Roy Osherove

View Original

Q&A - Greedy matching in regular expressions

This came in the mail, thought other folks might be interested.

Hi Roy. I need to check a line of html and make the value of the style attribute lowercase.  I've tried to come up with a regex that will work but I keep making the entire line of html lowercase instead of just the stuff in the style value.  I can't get the match to end with the correct quote, instead it goes to the last quote on the line.  So something like this:

[Tag style="WIDTH:20px; color:blue;" href="blah.com/PageTWO"] I want to change to this:
[Tag style="width:20px; color:blue;" href="blah.com/PageTWO"]

But instead I get this:
[Tag style="width:20px; color:blue;" href="blah.com/pagetwo"]

Because the match ends with the end quote of the href.


If you can point me in the right direction (or having something like this laying around), I would GREATLY appreciate it.

Answer:

It's called "greedy matching" - because it looks for the *last* character.
Try to add a "?" after the quanitiy specifier (probably '*').

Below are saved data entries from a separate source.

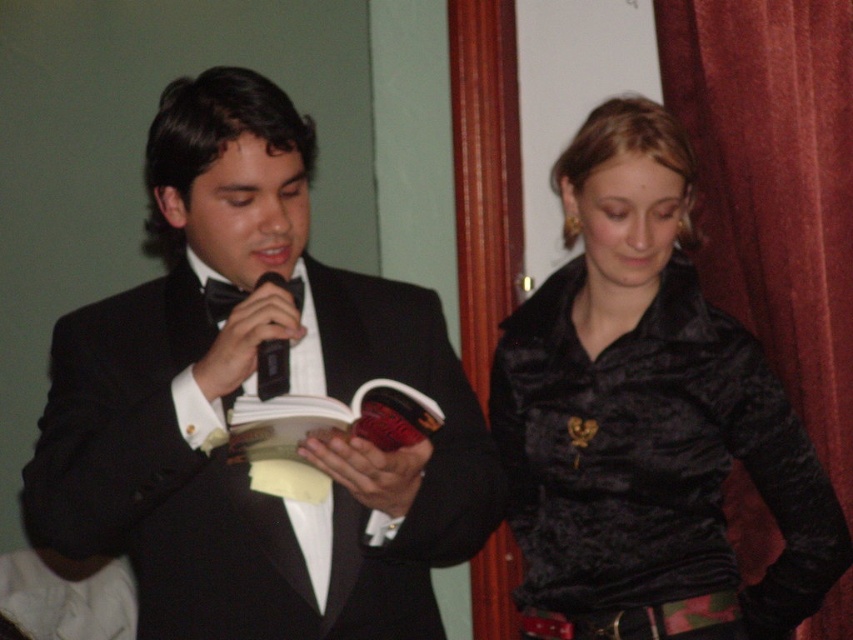
Question: Which object is closer to the camera taking this photo?

Choices:
 (A) black satin tuxedo at center
 (B) velvet red curtain at right

Answer: (A)

Question: Which point appears farthest from the camera in this image?

Choices:
 (A) (268, 272)
 (B) (265, 317)

Answer: (A)

Question: From the image, what is the correct spatial relationship of black satin tuxedo at center in relation to velvet red curtain at right?

Choices:
 (A) right
 (B) left

Answer: (B)

Question: Does velvet red curtain at right appear under black satin bow tie at upper left?

Choices:
 (A) yes
 (B) no

Answer: (B)

Question: Which object is farther from the camera taking this photo?

Choices:
 (A) velvet red curtain at right
 (B) black satin tuxedo at center

Answer: (A)

Question: Can you confirm if black satin tuxedo at center is wider than black velvet jacket at center?

Choices:
 (A) no
 (B) yes

Answer: (B)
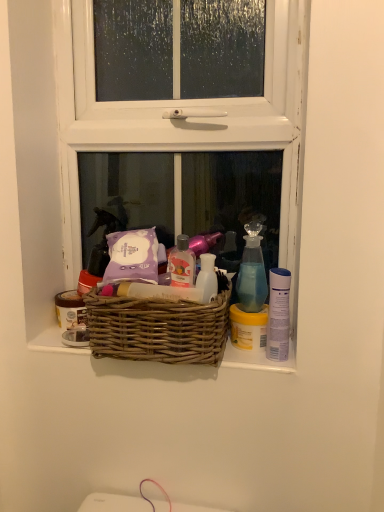
Question: Is woven brown basket at center shorter than blue glass spray bottle at upper right?

Choices:
 (A) no
 (B) yes

Answer: (B)

Question: Considering the relative sizes of woven brown basket at center and blue glass spray bottle at upper right in the image provided, is woven brown basket at center taller than blue glass spray bottle at upper right?

Choices:
 (A) no
 (B) yes

Answer: (A)

Question: Is woven brown basket at center positioned beyond the bounds of blue glass spray bottle at upper right?

Choices:
 (A) yes
 (B) no

Answer: (A)

Question: Is woven brown basket at center oriented away from blue glass spray bottle at upper right?

Choices:
 (A) yes
 (B) no

Answer: (B)

Question: Considering the relative positions of woven brown basket at center and blue glass spray bottle at upper right in the image provided, is woven brown basket at center to the right of blue glass spray bottle at upper right from the viewer's perspective?

Choices:
 (A) no
 (B) yes

Answer: (A)

Question: Is woven brown basket at center in front of blue glass spray bottle at upper right?

Choices:
 (A) yes
 (B) no

Answer: (A)

Question: Is matte brown jar at left, the first toiletry when ordered from left to right, taller than blue glass spray bottle at upper right?

Choices:
 (A) yes
 (B) no

Answer: (B)

Question: Considering the relative sizes of matte brown jar at left, the second toiletry from the right, and blue glass spray bottle at upper right in the image provided, is matte brown jar at left, the second toiletry from the right, bigger than blue glass spray bottle at upper right?

Choices:
 (A) no
 (B) yes

Answer: (A)

Question: Are matte brown jar at left, acting as the 2th toiletry starting from the front, and blue glass spray bottle at upper right located far from each other?

Choices:
 (A) yes
 (B) no

Answer: (B)

Question: Is matte brown jar at left, acting as the 2th toiletry starting from the front, facing towards blue glass spray bottle at upper right?

Choices:
 (A) yes
 (B) no

Answer: (B)

Question: Can you see matte brown jar at left, the second toiletry from the right, touching blue glass spray bottle at upper right?

Choices:
 (A) no
 (B) yes

Answer: (A)

Question: From a real-world perspective, is matte brown jar at left, the second toiletry from the right, physically below blue glass spray bottle at upper right?

Choices:
 (A) no
 (B) yes

Answer: (B)

Question: From the image's perspective, is white wooden window at center under matte brown jar at left, the first toiletry when ordered from left to right?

That makes the match end on the *first* match.

For example, given the following string as input:
"abcdfgdrbdtargd"
The following greedy regex (greedy by default) will match up until the lasd 'd':
(.*d)

However, this regex will find several matches, the first one is "abcd":
(.*?d)
(you can do without the braces if you want).

I'd also suggest adding two good regex mailing list to your arsenal instead of sending help messages to various people:
http://groups.yahoo.com/group/dotnetregex/
http://lists.aspadvice.com/SignUp/list.aspx?l=68&c=16

There are people there that know a whole lot more than me on regular expressions.